Students study in the UML Honors College on Table-for-one Tuesday Image by K. Webster
Students can drop by the Honors College suite for quiet study any time O'Leary Library is open.
That’s just what Honors Dean Jim Canning hoped would happen when he started holding “Six-hour Quiet Study Time” on Saturdays several times each semester. Now, thanks to donations from local businesses, he’s expanded it, adding more days and food.

“The skill of sitting quietly for consecutive hours and reading or figuring stuff out on your own is probably the greatest skill an undergraduate can learn,” Canning says.

It’s a skill that’s increasingly rare because of cellphones and all the distractions they offer – but it’s also a skill that can be learned with practice, he says.

So every week, without fail, Canning sends out reminder emails with enticing photos of muffins and fruit along with inspirational messages about studying the old-fashioned way for multiple, consecutive hours.

“Build your academic core; do your academic push-ups,” he says in one. “Your student success is directly proportional to the time you get into your study zone.”

In another: “One table. One chair. One student. I bring the food. You bring the disposition.”

Muffins, fruit, yogurt and books are on offer during UML Honors College Muffin Mondays. Image by Jim Canning
Honors Dean Jim Canning uses photos of muffins and fruit to lure students to his quiet study times.
One of those emails got Kaleigh Patton in the door as a first-year student. Now a junior biology major with a minor in psychology, she’s been coming ever since, even though most of her classes are on North Campus.

“I’m a commuter, and truly, I usually don’t have time to eat in the morning,” she said on a recent Muffin Monday (they start at 7 a.m. and end when the food runs out). “I come because it’s quiet, I can get work done between classes and there’s food. Anytime I’m on South Campus, I come here.”

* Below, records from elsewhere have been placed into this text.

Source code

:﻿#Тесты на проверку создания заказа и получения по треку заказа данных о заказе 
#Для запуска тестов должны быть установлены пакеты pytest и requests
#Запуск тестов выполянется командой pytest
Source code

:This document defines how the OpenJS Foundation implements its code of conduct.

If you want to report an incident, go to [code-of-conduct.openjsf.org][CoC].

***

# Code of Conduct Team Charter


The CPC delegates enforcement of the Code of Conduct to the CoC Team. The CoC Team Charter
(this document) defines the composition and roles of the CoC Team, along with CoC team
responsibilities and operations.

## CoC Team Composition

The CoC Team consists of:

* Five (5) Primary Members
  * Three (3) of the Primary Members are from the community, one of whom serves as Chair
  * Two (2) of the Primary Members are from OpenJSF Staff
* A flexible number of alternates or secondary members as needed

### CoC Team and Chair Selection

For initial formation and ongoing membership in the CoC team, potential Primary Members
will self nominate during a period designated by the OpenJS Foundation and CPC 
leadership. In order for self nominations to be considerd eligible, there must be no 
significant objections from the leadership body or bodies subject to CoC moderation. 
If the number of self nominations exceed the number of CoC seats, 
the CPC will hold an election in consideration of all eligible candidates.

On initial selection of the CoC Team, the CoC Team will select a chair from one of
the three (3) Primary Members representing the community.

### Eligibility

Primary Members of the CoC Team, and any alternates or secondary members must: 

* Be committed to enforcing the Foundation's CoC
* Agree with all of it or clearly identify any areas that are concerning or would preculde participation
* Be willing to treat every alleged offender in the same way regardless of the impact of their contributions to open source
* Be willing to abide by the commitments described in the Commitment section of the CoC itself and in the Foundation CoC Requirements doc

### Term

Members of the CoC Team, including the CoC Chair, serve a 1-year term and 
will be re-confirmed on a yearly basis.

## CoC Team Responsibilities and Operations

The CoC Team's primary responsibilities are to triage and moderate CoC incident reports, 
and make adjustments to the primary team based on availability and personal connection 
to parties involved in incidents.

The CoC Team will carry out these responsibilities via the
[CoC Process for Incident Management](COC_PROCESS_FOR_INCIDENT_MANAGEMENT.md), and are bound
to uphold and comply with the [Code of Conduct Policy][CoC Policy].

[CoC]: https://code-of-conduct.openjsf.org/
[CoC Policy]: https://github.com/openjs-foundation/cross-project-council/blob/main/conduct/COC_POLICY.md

Patton says it’s quieter than other areas of the library. And just knowing that she has a dedicated place and time to study has improved her academic discipline, especially since she’s juggling a job and family time.

She used to postpone working on assignments until the night before they were due. Now she makes the most of her time between classes and on weekends.

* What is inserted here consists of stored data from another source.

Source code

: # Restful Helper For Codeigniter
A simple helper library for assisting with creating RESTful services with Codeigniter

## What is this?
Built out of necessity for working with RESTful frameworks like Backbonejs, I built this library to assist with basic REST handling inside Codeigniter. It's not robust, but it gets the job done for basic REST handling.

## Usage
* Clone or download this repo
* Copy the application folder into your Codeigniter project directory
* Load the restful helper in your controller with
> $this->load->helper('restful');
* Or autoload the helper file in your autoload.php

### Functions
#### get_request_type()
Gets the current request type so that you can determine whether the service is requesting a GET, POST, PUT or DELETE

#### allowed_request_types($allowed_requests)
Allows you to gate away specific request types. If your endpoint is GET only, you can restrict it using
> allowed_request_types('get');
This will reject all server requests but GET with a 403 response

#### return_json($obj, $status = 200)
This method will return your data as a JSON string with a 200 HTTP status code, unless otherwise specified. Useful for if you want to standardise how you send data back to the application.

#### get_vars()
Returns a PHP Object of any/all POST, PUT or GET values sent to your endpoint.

“If I tell myself I’m going to come here and get six hours of studying in, I’ll really make the most of it,” she says.

Emily Crespo, a mentor for the River Hawk Scholars Academy, loves the quiet study times in the Honors College at UMass Lowell. Image by K. Webster
River Hawk Scholars Academy mentor Emily Crespo checks her notes for a paper during Table-for-one-Tuesday.
Honors students aren’t the only ones who benefit. Last year, Canning invited members of the brand-new River Hawk Scholars Academy, a supportive community for first-year, first-generation college students, to the Honors College quiet study times.

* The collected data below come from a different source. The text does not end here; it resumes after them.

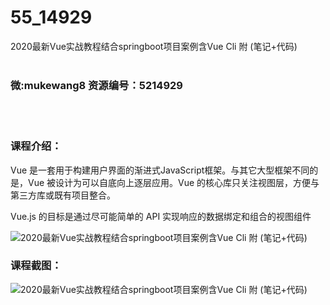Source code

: # 55_14929
2020最新Vue实战教程结合springboot项目案例含Vue Cli 附 (笔记+代码)
<br/></br>
<h3>微:mukewang8 资源编号：5214929</h3>
<br/></br>
<h3>课程介绍：</h3>
<p><a title="查看与 Vue 相关的文章" target="_blank">Vue</a> 是一套用于构建用户界面的渐进式JavaScript框架。与其它大型框架不同的是，<a title="查看与 Vue 相关的文章" target="_blank">Vue</a> 被设计为可以自底向上逐层应用。Vue 的核心库只关注视图层，方便与第三方库或既有项目整合。</p>
<p>Vue.js 的目标是通过尽可能简单的 API 实现响应的数据绑定和组合的视图组件</p>
<p><img src="https://www.ko996.com/wp-content/uploads/img/2020/08/1-50-300x169.png" alt="2020最新Vue实战教程结合springboot项目案例含Vue Cli 附 (笔记+代码)"></p>
<div class="info-desc">
<h3>课程截图：</h3>
<p><img src="https://www.ko996.com/wp-content/uploads/img/2020/08/2-48.png" alt="2020最新Vue实战教程结合springboot项目案例含Vue Cli 附 (笔记+代码)"></p>


			
</div>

Emily Crespo, an English literature major from Boston, made a habit of showing up. Now a sophomore and a peer leader for the River Hawk Scholars Academy, Crespo recommends that the students she mentors do the same. She says the routine helps her get into an academic mindset.

“If I go back to my dorm after classes, I’m going to feel tired, because that’s where I relax,” she says. “When it’s labeled a study area, my mind says, ‘It’s focus time.’ I’ve got peace; I’m at ease. Sometimes I’m here until 10 at night.”

Crespo likes to study alone in the small room where all the honors theses are shelved, for even more quiet. She reads, she writes

and she plans. And if she needs help?

“The people here are very nice, very friendly,” she says. “It’s like a second home.”